El pasado 8 de marzo, Día Internacional de la Mujer Trabajadora, incluso de la no trabajadora, don Florentino Pérez Rodríguez cumplía 79 años. Durante los últimos tiempos, el omnipresente presidente de ACS y del Real Madrid, ha ido reduciendo su actividad, que no su poder. 

Pero lo que sí puede decirse es que Florentino lleva ya un tiempo preparando su sucesión, en la constructora ACS y en el Real Madrid. 

En la primera, la cosa va tomando forma: los tres hijos de Florentino sindicarán su 14% del capital y la gestión, lo importante lo llevará Juan Santamaría, que se ha consolidado como CEO de la compañía. Lo del Real Madrid es más complejo, porque el Real Madrid no es una sociedad anónima deportiva (SAD) sino un Club Deportivo, en el que se supone que el socio es propietario. Se supone, claro, porque en los cuatro clubes de fútbol que quedan en España (Real Madrid, Barça, Athletic de Bilbao y Osasuna) manda el presidente y el núcleo duro arracimado a su alrededor. 

En el caso del Real Madrid, además, Florentino Pérez se ha encargado de que para presentarse a las elecciones haya que depositar unos avales multimillonarios que solo podremos presentar, como diría Emilio Botín, los "pocos millonarios" que quedamos.

La idea primera era convertir al Real Madrid en una fundación, presidida, por un notable, por ejemplo, el madridista Rafa Nadal y con un primer ejecutivo, que no podría ser otro que el marroquí Anas Laghrari, el financiero de Anel Capital, el mismo que ha rentabilizado el nuevo estadio o el creador, hoy fallido, de la Superliga europea. 

Hijo de uno de los primeros socios de Florentino, puede decirse que Pérez Rodríguez ha adoptado por este hombre de origen marroquí. Sería la forma de que Florentino mantuviera influencia en el equipo de sus amores. 

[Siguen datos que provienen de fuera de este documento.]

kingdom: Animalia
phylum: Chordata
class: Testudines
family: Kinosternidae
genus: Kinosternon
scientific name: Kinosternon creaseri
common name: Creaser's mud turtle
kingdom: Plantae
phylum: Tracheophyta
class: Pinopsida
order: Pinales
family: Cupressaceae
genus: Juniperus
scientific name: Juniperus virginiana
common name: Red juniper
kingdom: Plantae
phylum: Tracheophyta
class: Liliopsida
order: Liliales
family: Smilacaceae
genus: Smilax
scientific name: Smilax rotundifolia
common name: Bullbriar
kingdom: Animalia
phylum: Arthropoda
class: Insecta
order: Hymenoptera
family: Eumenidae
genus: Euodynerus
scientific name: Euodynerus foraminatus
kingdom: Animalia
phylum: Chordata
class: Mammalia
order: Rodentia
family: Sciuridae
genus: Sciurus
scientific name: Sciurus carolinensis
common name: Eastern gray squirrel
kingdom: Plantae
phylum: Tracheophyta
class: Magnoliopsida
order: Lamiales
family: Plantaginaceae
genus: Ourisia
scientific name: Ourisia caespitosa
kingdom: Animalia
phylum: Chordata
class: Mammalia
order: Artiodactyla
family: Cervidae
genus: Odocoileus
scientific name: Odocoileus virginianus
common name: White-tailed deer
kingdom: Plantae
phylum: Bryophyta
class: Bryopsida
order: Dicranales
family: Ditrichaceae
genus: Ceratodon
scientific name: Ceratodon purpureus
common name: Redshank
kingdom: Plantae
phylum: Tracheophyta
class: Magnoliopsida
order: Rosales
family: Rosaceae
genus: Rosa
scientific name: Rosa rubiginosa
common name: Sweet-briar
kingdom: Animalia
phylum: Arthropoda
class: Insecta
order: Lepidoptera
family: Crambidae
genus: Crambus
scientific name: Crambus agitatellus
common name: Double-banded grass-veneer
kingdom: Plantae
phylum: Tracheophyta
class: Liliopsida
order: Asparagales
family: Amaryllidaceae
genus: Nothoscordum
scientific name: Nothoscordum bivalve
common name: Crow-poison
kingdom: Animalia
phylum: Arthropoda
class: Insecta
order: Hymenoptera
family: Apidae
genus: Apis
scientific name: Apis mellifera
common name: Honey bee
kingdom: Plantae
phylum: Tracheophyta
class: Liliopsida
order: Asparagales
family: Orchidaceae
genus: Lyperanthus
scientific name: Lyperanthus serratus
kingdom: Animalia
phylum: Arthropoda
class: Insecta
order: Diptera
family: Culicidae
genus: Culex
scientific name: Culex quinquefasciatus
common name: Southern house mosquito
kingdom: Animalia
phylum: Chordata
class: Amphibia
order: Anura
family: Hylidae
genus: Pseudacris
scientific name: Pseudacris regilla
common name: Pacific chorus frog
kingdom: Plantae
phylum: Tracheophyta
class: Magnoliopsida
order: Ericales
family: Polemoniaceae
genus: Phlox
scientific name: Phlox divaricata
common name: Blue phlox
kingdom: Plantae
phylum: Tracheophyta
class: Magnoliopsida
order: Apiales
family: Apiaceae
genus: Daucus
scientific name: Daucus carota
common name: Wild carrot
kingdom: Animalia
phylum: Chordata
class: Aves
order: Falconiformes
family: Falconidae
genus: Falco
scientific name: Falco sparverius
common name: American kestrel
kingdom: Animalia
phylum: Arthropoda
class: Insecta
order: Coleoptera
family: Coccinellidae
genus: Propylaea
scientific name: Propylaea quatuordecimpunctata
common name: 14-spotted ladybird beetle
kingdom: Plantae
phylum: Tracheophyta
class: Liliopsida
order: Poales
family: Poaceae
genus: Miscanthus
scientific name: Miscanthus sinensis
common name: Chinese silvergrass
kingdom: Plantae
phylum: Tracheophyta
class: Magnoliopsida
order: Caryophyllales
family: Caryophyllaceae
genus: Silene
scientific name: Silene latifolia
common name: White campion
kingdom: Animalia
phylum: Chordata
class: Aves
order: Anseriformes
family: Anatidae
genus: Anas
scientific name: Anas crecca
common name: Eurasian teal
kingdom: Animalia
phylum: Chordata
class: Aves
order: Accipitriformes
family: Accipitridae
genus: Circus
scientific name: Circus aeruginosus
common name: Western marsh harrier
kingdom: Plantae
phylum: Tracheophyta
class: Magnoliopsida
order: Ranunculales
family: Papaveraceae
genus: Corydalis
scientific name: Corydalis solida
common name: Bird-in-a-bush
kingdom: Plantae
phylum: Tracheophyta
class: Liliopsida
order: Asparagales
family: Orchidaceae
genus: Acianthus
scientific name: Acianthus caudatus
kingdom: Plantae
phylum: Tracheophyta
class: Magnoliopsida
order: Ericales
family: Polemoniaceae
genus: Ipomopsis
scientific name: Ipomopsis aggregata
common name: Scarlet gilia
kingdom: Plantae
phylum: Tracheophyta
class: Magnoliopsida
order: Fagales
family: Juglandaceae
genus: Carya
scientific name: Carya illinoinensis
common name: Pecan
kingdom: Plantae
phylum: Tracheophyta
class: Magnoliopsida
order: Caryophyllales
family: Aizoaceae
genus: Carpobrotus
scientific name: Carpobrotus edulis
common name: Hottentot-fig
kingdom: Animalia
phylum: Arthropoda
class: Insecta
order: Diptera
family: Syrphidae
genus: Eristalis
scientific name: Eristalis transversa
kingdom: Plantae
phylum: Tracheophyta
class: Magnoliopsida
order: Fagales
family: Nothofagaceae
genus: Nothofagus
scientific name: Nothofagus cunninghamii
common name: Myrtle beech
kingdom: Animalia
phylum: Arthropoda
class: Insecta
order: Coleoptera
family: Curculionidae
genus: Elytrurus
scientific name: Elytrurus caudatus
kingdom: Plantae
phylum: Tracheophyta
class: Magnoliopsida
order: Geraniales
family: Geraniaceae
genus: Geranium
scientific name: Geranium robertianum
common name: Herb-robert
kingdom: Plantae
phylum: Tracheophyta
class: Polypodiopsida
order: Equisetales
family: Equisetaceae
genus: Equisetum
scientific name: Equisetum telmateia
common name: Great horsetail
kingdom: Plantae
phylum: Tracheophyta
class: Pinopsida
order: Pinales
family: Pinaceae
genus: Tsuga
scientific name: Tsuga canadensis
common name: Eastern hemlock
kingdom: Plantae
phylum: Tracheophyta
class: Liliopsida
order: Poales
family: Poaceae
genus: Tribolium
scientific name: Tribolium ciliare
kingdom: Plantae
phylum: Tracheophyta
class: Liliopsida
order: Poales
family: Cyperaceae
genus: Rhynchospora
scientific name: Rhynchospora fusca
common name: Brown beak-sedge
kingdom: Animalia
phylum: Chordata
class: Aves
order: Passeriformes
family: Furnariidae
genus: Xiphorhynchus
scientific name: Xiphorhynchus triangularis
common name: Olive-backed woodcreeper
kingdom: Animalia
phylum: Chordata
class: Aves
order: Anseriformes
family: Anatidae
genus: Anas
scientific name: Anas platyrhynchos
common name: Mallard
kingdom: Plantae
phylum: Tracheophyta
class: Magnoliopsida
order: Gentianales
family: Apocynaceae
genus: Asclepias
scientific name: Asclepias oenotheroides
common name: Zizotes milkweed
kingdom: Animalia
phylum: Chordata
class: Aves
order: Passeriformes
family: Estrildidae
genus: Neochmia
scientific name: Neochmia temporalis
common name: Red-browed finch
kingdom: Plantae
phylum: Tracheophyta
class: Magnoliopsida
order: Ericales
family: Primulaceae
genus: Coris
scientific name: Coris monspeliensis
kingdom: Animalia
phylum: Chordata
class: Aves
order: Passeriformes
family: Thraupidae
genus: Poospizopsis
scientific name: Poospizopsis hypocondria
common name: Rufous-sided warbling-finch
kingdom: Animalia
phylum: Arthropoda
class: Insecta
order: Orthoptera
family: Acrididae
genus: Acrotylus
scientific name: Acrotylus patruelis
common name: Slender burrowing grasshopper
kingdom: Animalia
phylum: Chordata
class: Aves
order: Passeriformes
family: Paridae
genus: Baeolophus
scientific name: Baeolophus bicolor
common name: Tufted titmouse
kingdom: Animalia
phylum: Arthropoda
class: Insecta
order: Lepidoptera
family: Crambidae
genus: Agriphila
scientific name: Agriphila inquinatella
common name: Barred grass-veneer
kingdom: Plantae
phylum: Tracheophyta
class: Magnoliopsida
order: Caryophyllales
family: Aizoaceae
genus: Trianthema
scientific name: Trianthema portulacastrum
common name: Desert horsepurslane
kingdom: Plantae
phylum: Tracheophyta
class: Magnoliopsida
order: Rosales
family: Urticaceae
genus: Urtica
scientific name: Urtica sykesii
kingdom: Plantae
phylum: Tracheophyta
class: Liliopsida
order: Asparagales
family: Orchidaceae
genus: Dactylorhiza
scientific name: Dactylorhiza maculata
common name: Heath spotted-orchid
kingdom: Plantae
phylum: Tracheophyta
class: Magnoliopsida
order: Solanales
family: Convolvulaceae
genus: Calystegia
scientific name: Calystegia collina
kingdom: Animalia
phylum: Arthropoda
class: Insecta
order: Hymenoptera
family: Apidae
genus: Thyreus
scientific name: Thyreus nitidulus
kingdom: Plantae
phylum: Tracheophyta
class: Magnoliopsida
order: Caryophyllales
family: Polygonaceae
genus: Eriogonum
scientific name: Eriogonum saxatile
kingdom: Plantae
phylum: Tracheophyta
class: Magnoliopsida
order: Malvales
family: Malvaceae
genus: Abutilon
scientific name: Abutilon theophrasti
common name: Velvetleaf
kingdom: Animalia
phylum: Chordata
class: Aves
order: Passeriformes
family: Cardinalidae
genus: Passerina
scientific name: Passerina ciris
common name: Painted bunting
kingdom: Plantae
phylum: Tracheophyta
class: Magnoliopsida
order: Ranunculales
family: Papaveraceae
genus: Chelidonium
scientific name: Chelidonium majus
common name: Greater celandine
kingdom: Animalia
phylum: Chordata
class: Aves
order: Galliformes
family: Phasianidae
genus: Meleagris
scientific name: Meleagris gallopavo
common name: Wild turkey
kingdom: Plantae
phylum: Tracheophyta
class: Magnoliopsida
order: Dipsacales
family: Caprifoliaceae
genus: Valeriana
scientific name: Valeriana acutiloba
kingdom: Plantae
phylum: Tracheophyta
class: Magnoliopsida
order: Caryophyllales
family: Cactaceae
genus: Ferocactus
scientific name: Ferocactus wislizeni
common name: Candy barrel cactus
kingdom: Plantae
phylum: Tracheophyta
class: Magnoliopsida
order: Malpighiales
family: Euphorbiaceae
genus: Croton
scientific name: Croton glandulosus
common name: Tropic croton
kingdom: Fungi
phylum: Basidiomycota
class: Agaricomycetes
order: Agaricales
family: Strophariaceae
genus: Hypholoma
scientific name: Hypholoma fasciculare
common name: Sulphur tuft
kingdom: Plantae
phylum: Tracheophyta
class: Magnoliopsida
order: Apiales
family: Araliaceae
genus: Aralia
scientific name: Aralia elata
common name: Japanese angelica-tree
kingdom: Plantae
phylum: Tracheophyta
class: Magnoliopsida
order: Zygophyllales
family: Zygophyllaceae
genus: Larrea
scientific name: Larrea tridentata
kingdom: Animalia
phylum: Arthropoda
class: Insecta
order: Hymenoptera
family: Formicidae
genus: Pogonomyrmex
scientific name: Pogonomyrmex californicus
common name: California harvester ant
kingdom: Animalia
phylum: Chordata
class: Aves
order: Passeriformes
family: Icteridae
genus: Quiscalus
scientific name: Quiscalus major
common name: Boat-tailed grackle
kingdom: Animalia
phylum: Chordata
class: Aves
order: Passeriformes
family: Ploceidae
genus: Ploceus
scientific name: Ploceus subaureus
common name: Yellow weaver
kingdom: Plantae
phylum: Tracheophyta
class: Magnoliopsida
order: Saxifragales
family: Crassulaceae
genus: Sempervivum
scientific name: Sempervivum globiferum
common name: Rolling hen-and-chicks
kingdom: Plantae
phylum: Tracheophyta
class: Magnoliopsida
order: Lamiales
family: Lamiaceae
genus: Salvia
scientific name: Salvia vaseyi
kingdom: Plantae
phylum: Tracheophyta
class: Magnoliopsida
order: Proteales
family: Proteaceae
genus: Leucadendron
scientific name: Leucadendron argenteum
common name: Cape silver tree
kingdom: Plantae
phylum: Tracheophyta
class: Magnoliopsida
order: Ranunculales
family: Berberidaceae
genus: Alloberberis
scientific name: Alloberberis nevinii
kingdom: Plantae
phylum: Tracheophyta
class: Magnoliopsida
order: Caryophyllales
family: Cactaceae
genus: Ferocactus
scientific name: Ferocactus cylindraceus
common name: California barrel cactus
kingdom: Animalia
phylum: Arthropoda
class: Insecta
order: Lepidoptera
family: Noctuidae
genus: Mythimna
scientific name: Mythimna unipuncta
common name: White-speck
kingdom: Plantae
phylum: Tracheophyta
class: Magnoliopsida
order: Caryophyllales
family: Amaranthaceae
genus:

Ahora bien, convertir al Real Madrid en una Fundación resulta complejo. Recuerden: si el socio es propietario, y alguna valoración habrá que darle al conjunto de activos del Real Madrid, podríamos encontrarnos con muchos socios convertidos en milenarios, sino millonarios, de la noche a la mañana, que afrontarían incluso un coste fiscal duro.

No, no es tan simple. 

En todo caso: lo que sí es cierto es que hasta Florentino se ha convencido de nadie es inmortal y que mejor es dejarlo todo ordenado porque, como dicen los italianos... "está bien fiarse pero es mejor no fiarse".